Sur les quelque 180 000 m² que compte l’établissement, près des trois quarts des infrastructures sont aujourd’hui jugés en état insuffisant, une nette dégradation en quelques années. Plusieurs espaces emblématiques sont touchés, comme un ancien pavillon fermé depuis plusieurs années en raison de risques structurels, ou encore des galeries historiques marquées par des fissures, de l’humidité et des installations vieillissantes.

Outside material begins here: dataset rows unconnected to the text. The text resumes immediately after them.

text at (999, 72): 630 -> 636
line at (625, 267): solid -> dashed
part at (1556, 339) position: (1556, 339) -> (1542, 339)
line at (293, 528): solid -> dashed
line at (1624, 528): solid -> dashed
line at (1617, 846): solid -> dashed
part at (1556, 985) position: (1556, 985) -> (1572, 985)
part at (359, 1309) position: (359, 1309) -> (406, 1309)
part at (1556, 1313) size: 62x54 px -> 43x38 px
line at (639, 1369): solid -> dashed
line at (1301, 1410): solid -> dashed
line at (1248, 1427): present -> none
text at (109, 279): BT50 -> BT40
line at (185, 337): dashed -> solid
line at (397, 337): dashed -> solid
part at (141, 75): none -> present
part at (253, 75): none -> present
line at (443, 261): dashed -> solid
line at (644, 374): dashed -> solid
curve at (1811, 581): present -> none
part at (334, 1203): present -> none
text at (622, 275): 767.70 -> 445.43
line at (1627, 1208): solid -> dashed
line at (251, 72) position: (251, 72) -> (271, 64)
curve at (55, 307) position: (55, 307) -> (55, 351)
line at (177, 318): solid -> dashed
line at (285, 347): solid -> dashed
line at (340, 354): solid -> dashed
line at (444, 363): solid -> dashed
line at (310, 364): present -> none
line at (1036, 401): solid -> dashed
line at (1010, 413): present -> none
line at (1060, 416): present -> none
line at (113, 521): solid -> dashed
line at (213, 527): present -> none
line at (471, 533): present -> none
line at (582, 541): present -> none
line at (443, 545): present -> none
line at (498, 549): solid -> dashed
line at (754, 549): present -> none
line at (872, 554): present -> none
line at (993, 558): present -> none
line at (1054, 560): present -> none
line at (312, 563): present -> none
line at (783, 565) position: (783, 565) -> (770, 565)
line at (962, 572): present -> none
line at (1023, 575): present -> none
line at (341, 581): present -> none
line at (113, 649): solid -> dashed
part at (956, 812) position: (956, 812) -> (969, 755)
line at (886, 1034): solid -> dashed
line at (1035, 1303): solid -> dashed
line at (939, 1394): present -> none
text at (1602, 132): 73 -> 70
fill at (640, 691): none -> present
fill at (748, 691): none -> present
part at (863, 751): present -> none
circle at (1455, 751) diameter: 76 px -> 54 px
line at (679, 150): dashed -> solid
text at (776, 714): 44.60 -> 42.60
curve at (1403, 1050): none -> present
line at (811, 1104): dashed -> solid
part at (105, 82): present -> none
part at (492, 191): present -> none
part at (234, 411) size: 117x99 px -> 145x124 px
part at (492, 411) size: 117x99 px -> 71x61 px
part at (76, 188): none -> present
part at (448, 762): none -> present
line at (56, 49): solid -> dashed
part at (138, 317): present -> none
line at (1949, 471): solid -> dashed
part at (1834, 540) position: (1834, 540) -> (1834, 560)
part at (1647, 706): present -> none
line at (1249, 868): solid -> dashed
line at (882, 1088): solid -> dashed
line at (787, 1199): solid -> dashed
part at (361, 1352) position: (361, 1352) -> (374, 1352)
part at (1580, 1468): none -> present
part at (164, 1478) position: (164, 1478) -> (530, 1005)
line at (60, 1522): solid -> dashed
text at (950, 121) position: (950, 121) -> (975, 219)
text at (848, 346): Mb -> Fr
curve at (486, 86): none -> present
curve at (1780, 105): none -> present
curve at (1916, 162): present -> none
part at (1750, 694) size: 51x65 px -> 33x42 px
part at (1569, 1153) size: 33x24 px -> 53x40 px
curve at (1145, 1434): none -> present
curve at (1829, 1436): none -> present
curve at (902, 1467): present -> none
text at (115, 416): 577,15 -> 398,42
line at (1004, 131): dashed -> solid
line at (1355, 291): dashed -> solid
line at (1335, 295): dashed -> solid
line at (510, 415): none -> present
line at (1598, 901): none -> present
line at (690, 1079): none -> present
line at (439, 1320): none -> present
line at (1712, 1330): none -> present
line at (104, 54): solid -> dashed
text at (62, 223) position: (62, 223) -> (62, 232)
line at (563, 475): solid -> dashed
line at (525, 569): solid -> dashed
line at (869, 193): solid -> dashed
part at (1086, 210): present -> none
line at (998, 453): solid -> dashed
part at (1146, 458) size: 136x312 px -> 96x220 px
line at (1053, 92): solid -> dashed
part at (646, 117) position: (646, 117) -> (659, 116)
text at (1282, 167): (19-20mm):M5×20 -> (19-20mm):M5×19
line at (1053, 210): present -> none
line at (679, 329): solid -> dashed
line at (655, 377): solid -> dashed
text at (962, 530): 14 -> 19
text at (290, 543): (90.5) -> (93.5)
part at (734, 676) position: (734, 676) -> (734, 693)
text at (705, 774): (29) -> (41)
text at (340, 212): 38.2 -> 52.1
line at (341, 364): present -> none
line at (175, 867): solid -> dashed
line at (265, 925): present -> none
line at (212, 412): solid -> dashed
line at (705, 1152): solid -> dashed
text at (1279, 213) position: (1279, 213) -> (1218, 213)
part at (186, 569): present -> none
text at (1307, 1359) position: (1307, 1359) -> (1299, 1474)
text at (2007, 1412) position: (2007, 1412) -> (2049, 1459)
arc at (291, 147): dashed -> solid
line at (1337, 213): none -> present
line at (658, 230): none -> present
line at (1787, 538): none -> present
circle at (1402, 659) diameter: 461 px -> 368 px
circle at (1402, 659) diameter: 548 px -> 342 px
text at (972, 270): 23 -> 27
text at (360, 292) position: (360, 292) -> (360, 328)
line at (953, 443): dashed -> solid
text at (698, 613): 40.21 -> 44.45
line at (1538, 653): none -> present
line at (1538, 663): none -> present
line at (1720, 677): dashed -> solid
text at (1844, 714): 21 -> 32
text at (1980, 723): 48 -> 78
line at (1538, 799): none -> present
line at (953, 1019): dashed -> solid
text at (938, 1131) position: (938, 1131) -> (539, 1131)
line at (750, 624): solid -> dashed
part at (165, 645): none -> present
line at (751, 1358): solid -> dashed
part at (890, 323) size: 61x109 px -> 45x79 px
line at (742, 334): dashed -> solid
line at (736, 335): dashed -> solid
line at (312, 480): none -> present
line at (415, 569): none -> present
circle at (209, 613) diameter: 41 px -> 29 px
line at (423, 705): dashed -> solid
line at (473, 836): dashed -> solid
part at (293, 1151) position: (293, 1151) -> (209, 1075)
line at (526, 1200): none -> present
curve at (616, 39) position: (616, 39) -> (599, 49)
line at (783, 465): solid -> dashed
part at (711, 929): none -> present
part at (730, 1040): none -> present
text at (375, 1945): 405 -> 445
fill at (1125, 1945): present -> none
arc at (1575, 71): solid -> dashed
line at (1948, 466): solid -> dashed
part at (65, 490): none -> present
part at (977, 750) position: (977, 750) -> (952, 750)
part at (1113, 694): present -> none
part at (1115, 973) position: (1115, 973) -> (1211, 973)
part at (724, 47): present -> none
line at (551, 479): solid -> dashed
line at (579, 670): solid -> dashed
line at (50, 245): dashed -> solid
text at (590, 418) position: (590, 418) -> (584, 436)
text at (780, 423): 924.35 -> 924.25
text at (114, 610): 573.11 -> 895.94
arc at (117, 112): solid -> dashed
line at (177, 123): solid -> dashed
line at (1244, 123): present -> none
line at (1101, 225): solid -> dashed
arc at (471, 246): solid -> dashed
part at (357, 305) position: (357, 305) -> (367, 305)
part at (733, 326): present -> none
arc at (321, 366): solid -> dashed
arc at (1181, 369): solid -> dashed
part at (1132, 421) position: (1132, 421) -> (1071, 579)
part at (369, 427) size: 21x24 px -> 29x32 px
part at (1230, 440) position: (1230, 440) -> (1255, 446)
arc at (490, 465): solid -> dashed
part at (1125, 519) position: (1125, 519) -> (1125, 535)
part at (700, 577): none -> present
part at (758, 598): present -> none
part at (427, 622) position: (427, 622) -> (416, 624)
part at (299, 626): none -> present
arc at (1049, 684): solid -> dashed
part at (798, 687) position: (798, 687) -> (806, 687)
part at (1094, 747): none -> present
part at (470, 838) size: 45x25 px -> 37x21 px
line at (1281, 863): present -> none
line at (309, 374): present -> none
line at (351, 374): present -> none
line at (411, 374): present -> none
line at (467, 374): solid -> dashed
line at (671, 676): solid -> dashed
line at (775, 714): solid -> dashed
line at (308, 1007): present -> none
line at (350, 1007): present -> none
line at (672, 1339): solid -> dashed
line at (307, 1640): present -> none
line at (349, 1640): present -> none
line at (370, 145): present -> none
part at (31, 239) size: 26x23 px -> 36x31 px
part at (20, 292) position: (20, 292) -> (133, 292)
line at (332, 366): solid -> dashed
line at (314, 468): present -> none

Un patrimoine scientifique fragilisé
Au-delà des bâtiments, ce sont aussi les collections qui subissent les conséquences de ces défaillances. Des spécimens fragiles se détériorent sous l’effet des variations climatiques, des archives sont menacées par l’humidité, et certaines réserves ne répondent plus aux normes de conservation. Cette situation met en péril un ensemble scientifique unique, qui regroupe des dizaines de millions d’objets et constitue l’une des plus grandes collections naturalistes au monde.
Face à l’ampleur des besoins, les responsables évoquent plusieurs centaines de millions d’euros nécessaires à court terme, et près d’un milliard pour une remise à niveau complète. Les financements actuels restent très inférieurs à ces estimations, faisant craindre un affaiblissement progressif de cette institution majeure, pourtant essentielle à la recherche, à la transmission du savoir et au rayonnement culturel.